Getting the length of a webpage with haskell

Posted on December 16, 2013

I was wanting to see how many words were on a webpage today, so I opened up a python interpreter and typed in the following code:

import urllib
webpage_content = urllib.urlopen("http://www.reddit.com").read()
words = webpage_content.split()
print len(words)

Very succinct code that does what I need it to. I’ve been using haskell lately though and wondered what it’s solution would look like. First I wrote a very imperative version:

import Network.HTTP.Conduit
import qualified Data.ByteString.Lazy.Char8 as BCL

main = do
  putStrLn "Enter a url: "
  url <- getLine
  pageText <- simpleHttp url
  let pageTextCount = length . words . BCL.unpack $ pageText
  print $ "There are " ++ show pageTextCount ++ " words!"

Play with the code in an online IDE (free signup required)

This isn’t nearly as short as the python version, but its still pretty understandable to most.

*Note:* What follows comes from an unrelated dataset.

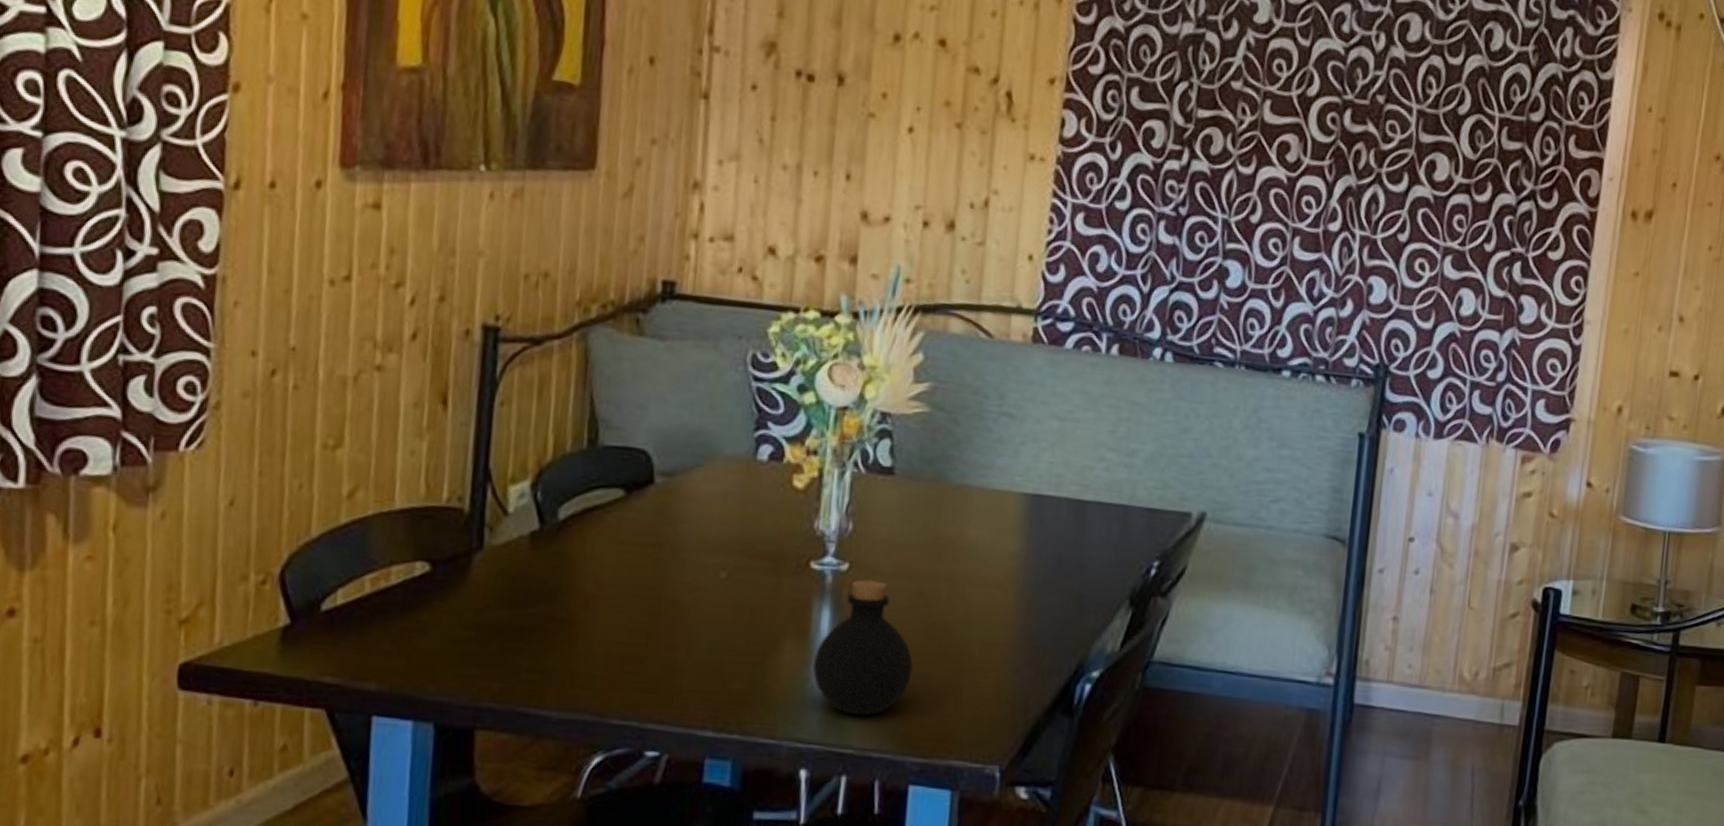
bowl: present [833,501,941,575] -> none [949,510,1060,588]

Having to unpack the lazy bytestring might throw a few off, but everything else is straightforward. After writing this, I realized I could use bind and functional composition to shorten things up even more than python!

import Network.HTTP.Conduit
import qualified Data.ByteString.Lazy.Char8 as BCL

main = do
    putStrLn "Enter a url: "
    getLine >>= simpleHttp >>= print . length . BCL.words

Play with the code in an online IDE (free signup required)

After that I wondered if I could use the (official?) Network.HTTP package easier, and made a very similar version with it.

import Network.HTTP

main = do
    putStrLn "Enter a url: "
    getLine >>= simpleHTTP . getRequest >>= getResponseBody >>= print . length . words

Play with the code in an online IDE (free signup required)

Hope this helps :)